Just out of curiosity, I went to www.a.com to see if anything was there. There wasn't. There wasn't anything at www.b.com either, or any of the single letter dot coms. Until I went to www.x.com, which forwarded me to paypal, and then www.z.com, which gave me a certificate warning, which I ignored, and it ended up taking me to the actual z.com, which turns out to be owned by Nissan.
So my question is: what's up with that? Why isn't anyone using single letter dot com names? It seems like "a.com" or i.com or u.com would be a pretty unbeatable domain name.
I would've assumed that they aren't allowed to be registered, but then there's Paypal and Nissan...
Six single-letter domain names were registered before ICANN reserved them. They are q.com for Qwest Communications (NYSE: Q) ; x.com for PayPal; z.com for Nissan's Z cars; i.net, a domain name registration company; q.net, registered to "Q Networks," but the Web site was down when checked; x.org for the X.Org Foundation, an open-source organization.

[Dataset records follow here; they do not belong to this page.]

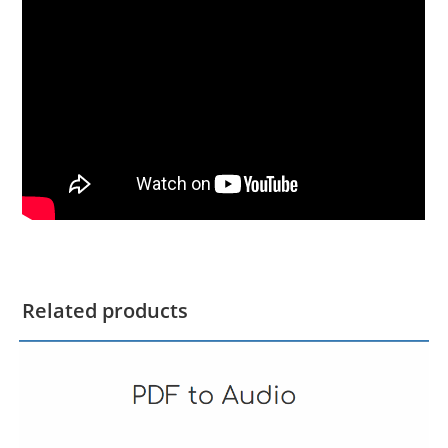
Related products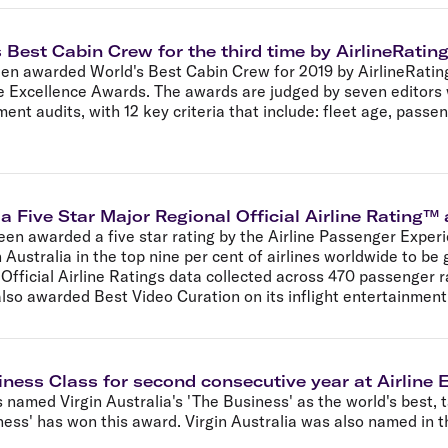
 Best Cabin Crew for the third time by AirlineRati
been awarded World's Best Cabin Crew for 2019 by AirlineRati
line Excellence Awards. The awards are judged by seven editors
t audits, with 12 key criteria that include: fleet age, passeng
 a Five Star Major Regional Official Airline Rating
een awarded a five star rating by the Airline Passenger Exper
 Australia in the top nine per cent of airlines worldwide to be 
ficial Airline Ratings data collected across 470 passenger rat
also awarded Best Video Curation on its inflight entertainmen
iness Class for second consecutive year at Airline
named Virgin Australia's 'The Business' as the world's best, t
ess' has won this award. Virgin Australia was also named in t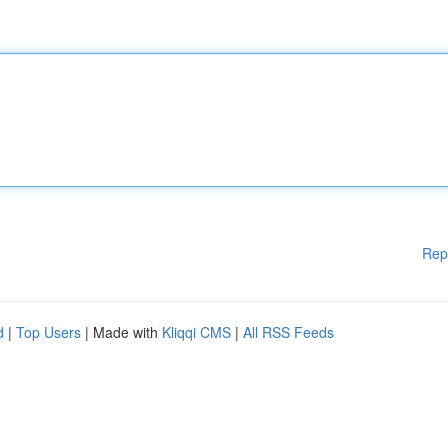
Rep
d
|
Top Users
| Made with
Kliqqi CMS
|
All RSS Feeds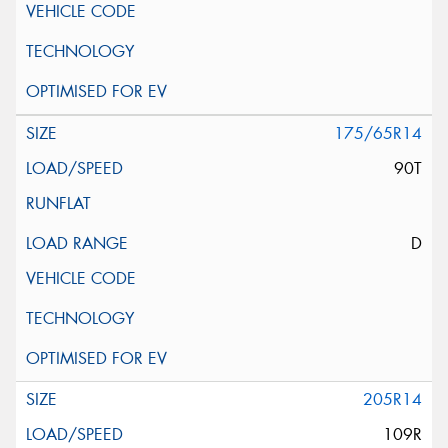
175/65R14
90T
D
205R14
109R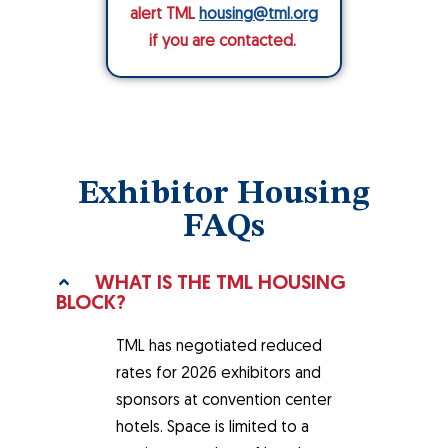
alert TML
housing@tml.org
if you are contacted.
Exhibitor Housing
FAQs
WHAT IS THE TML HOUSING
BLOCK?
TML has negotiated reduced
rates for 2026 exhibitors and
sponsors at convention center
hotels. Space is limited to a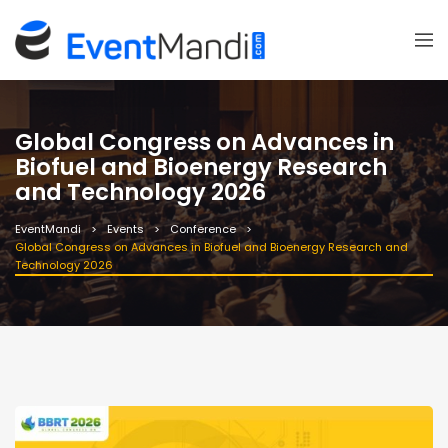
Global Congress on Advances in
Biofuel and Bioenergy Research
and Technology 2026
EventMandi
Events
Conference
Global Congress on Advances in Biofuel and Bioenergy Research and
Technology 2026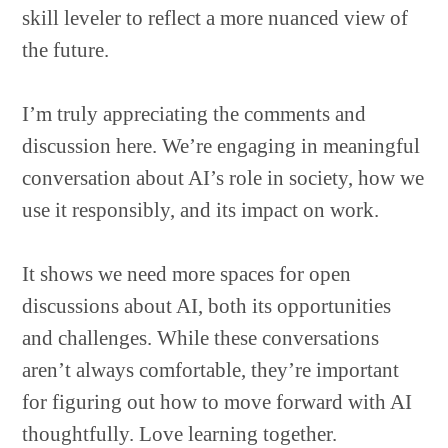
skill leveler to reflect a more nuanced view of
the future.
I’m truly appreciating the comments and
discussion here. We’re engaging in meaningful
conversation about AI’s role in society, how we
use it responsibly, and its impact on work.
It shows we need more spaces for open
discussions about AI, both its opportunities
and challenges. While these conversations
aren’t always comfortable, they’re important
for figuring out how to move forward with AI
thoughtfully. Love learning together.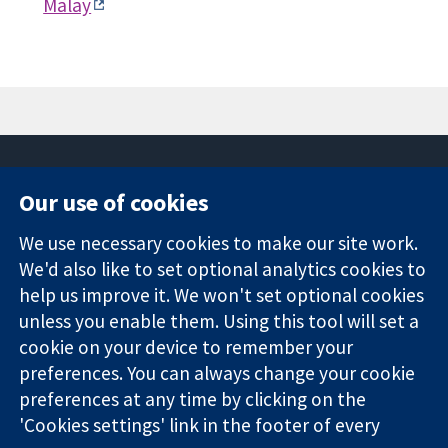
Malay
Our use of cookies
11-13 Cavendish
Contact us
We use necessary cookies to make our site work.
Square
News
Trusted
We'd also like to set optional analytics cookies to
London
Press office
evidence.
W1G 0AN
About us
help us improve it. We won't set optional cookies
Informed
United Kingdom
Jobs
unless you enable them. Using this tool will set a
decisions.
Cochrane
cookie on your device to remember your
Better health.
Library
preferences. You can always change your cookie
preferences at any time by clicking on the
'Cookies settings' link in the footer of every
The Cochrane Collaboration is a charity (no. 1045921) and a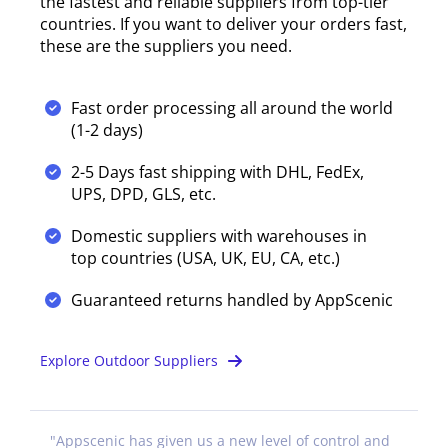
the fastest and reliable suppliers from top-tier
countries. If you want to deliver your orders fast,
these are the suppliers you need.
Fast order processing all around the world
(1-2 days)
2-5 Days fast shipping with DHL, FedEx,
UPS, DPD, GLS, etc.
Domestic suppliers with warehouses in
top countries (USA, UK, EU, CA, etc.)
Guaranteed returns handled by AppScenic
Explore Outdoor Suppliers
"
Appscenic has given us a new level of control and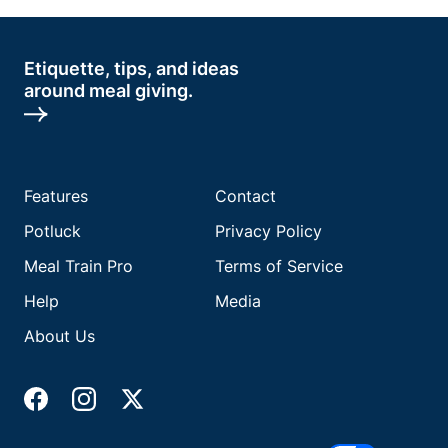
Etiquette, tips, and ideas
around meal giving.
Features
Contact
Potluck
Privacy Policy
Meal Train Pro
Terms of Service
Help
Media
About Us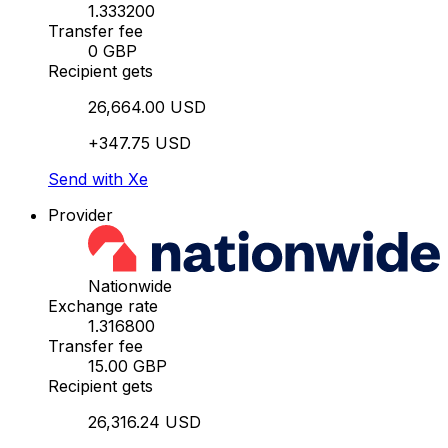
1.333200
Transfer fee
0 GBP
Recipient gets
26,664.00 USD
+347.75 USD
Send with Xe
Provider
Nationwide
Exchange rate
1.316800
Transfer fee
15.00 GBP
Recipient gets
26,316.24 USD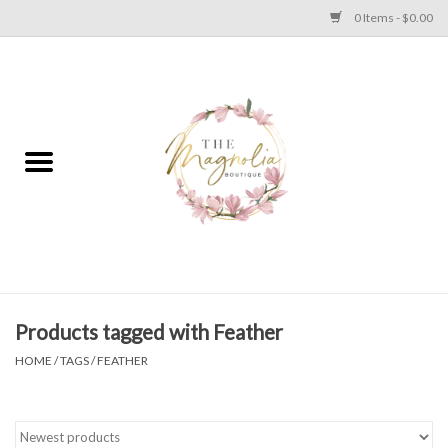
0 Items - $0.00
Home
PLUS SIZE CLEAR OUT
TWEEN SIZE CLEAR OUT
HOLIDAY
Apparel
Products tagged with Feather
HOME
/
TAGS
/
FEATHER
Shoes
Jewelry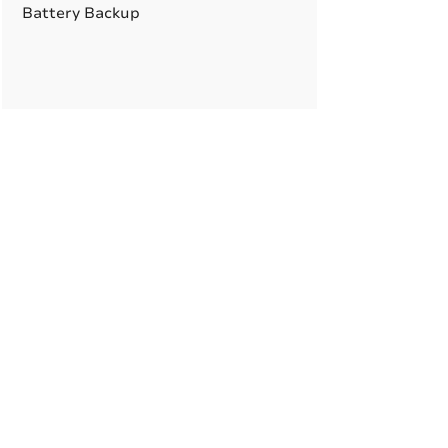
Battery Backup
A True American
Manufacturer
BABA & BAA Outdoor
Lighting Solutions
12802 Commodity Pl.
Tampa FL, 33626, USA
sales@qssi.com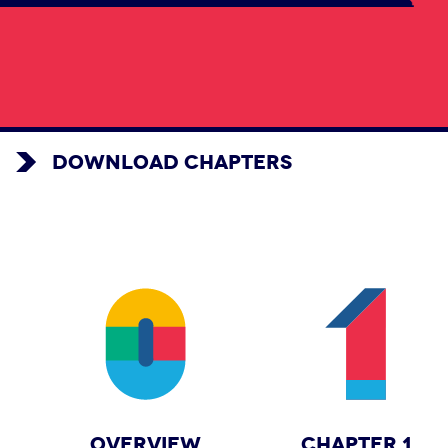
DOWNLOAD CHAPTERS
OVERVIEW
CHAPTER 1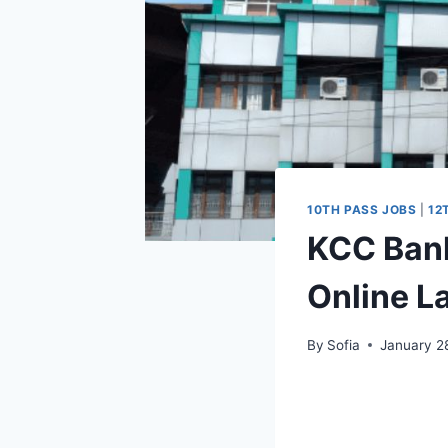
10TH PASS JOBS
|
12
KCC Bank
Online L
By
Sofia
January 2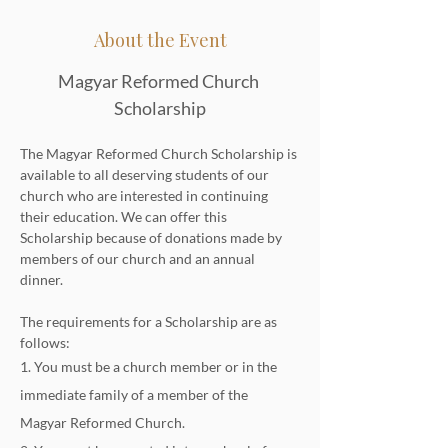
About the Event
Magyar Reformed Church 
Scholarship
The Magyar Reformed Church Scholarship is 
available to all deserving students of our 
church who are interested in continuing 
their education. We can offer this 
Scholarship because of donations made by 
members of our church and an annual 
dinner.
The requirements for a Scholarship are as 
follows:
1. You must be a church member or in the 
immediate family of a member of the 
Magyar Reformed Church.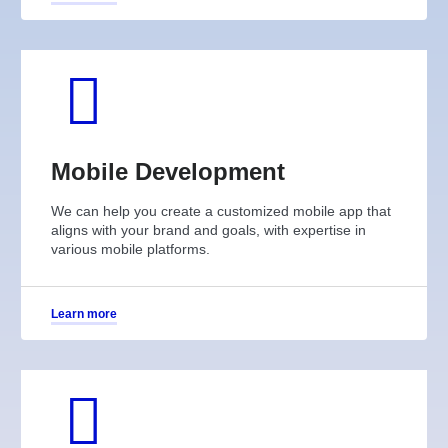
Mobile Development
We can help you create a customized mobile app that
aligns with your brand and goals, with expertise in
various mobile platforms.
Learn more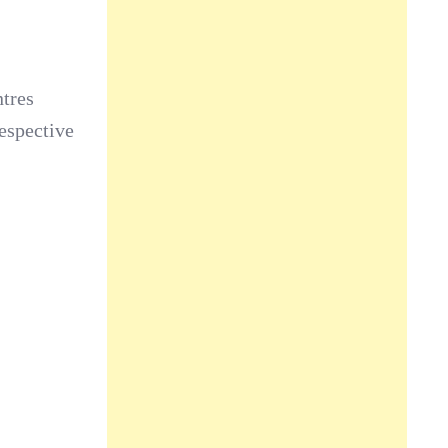
ntres
respective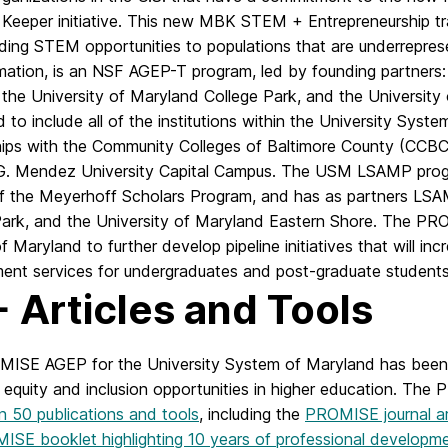
 Keeper initiative. This new MBK STEM + Entrepreneurship tr
ding STEM opportunities to populations that are underrepre
mation, is an NSF AGEP-T program, led by founding partners:
he University of Maryland College Park, and the University o
to include all of the institutions within the University Syste
hips with the Community Colleges of Baltimore County (CCB
G. Mendez University Capital Campus. The USM LSAMP prog
of the Meyerhoff Scholars Program, and has as partners LSA
Park, and the University of Maryland Eastern Shore. The PR
 Maryland to further develop pipeline initiatives that will inc
ent services for undergraduates and post-graduate students
 Articles and Tools
ISE AGEP for the University System of Maryland has been no
equity and inclusion opportunities in higher education. Th
n 50 publications and tools
, including the
PROMISE journal ar
ISE booklet highlighting 10 years of professional develop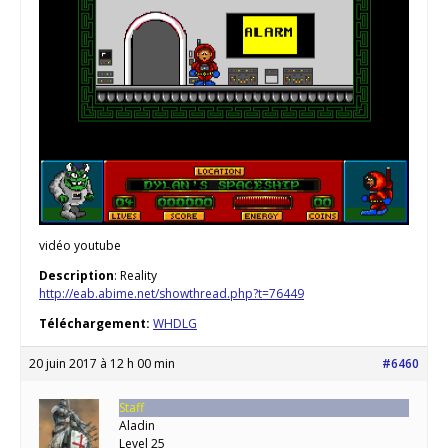
vidéo youtube
Description
: Reality
http://eab.abime.net/showthread.php?t=76449
Téléchargement:
WHDLG
20 juin 2017 à 12 h 00 min
#6460
Staff
Aladin
Level 25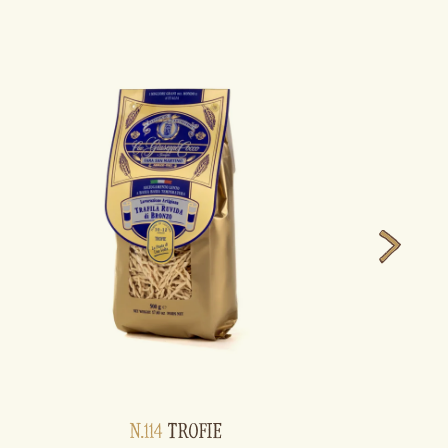
N.114
TROFIE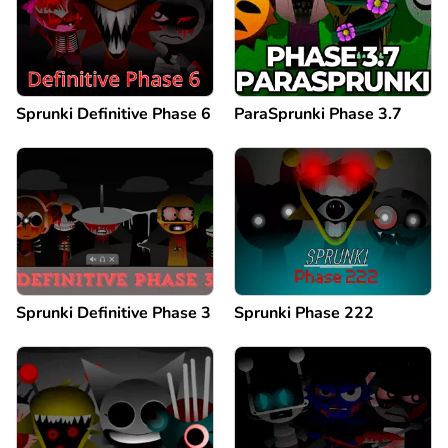
Sprunki Definitive Phase 6
ParaSprunki Phase 3.7
Sprunki Definitive Phase 3
Sprunki Phase 222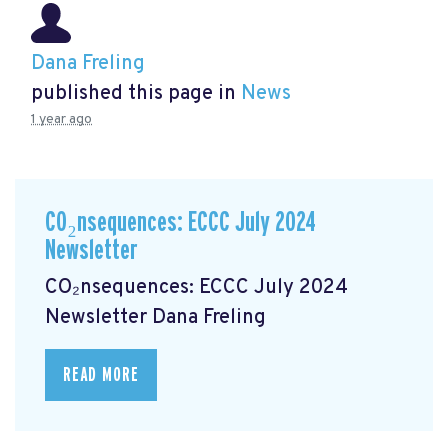
Dana Freling
published this page in
News
1 year ago
CO₂nsequences: ECCC July 2024
Newsletter
CO₂nsequences: ECCC July 2024
Newsletter
Dana Freling
READ MORE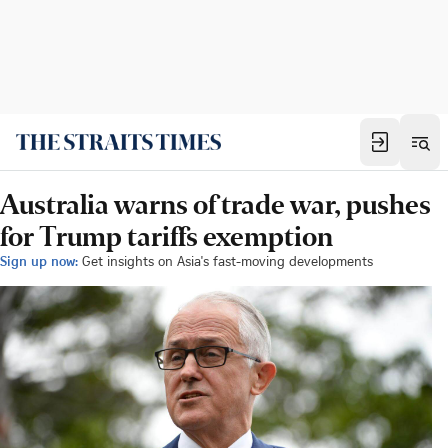
Australia warns of trade war, pushes
for Trump tariffs exemption
Sign up now:
Get insights on Asia's fast-moving developments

[edited by: LifeinAsia at 9:05 pm (utc) on Mar. 21, 2007]
"If it's a single letter domain name, how much roadway does it have?" Leslie Ament, director, customer intelligence research, Aberdeen, told TechNewsWorld. "How much brand equity is in a single letter vs. a domain? Why would IBM (NYSE: IBM) , for instance, want to be I? It's not closely enough related to the brand name to be worth it."
That seems a little ridiculous to me. I'm pretty sure most webmasters would kill for a "www.i.com" or "www.a.com".
"If one of my clients asked me about it, I'd recommend against it," she said. "It may be a status symbol for rich individuals, like a license plate, but I don't see the business value."
What domain name could be easier to remember than "www.a.com"?
"I think the best way to distribute them is first to the companies that have a single character ticker symbol, such as "A" for Agilent Technologies (NYSE: A)..."
I think that when ICANN releases the single letter domain names, they should not just hand them over to corporate giants. But, of course, that's probably how it will go.